» What is being asked
Reproduce the listing below word for word, starting at its first line and stopping after the line that contains "right knee: (136, 1016, -5)". Leave the picture out of your answer.

** Opening Excerpted records block **

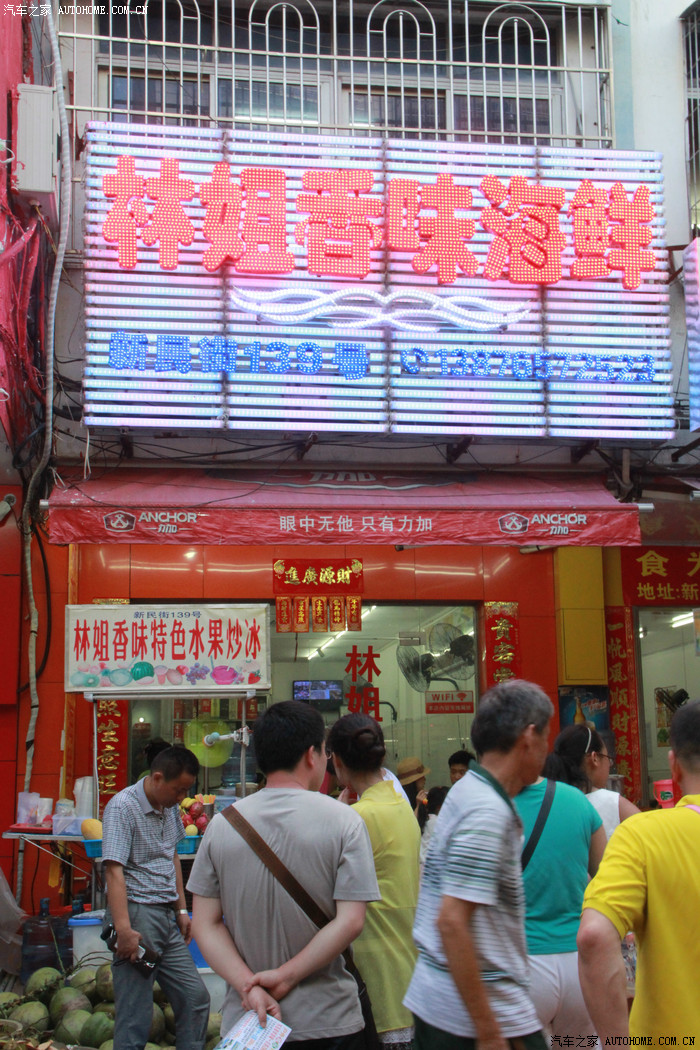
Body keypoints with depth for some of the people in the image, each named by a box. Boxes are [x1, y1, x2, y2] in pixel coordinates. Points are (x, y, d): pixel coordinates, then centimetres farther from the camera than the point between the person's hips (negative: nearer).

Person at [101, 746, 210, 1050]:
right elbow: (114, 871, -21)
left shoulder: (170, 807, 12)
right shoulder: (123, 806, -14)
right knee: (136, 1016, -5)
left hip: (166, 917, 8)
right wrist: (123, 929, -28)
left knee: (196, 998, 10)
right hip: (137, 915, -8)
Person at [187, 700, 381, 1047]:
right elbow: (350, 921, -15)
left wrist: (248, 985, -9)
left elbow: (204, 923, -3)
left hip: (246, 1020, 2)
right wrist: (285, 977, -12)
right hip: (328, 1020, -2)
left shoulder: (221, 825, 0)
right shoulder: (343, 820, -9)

** Closing Excerpted records block **

» Result below
Body keypoints with depth for some of the people in the image, each named by a box. Boxes are [x1, y1, x2, y2] in pixel coordinates. Points are (x, y, d): pixel coordinates, then centimetres farther from the camera than the point between the person's hips (negative: nearer).

Person at [101, 746, 210, 1050]:
right elbow: (114, 871, -21)
left shoulder: (170, 807, 12)
right shoulder: (123, 806, -14)
right knee: (136, 1016, -5)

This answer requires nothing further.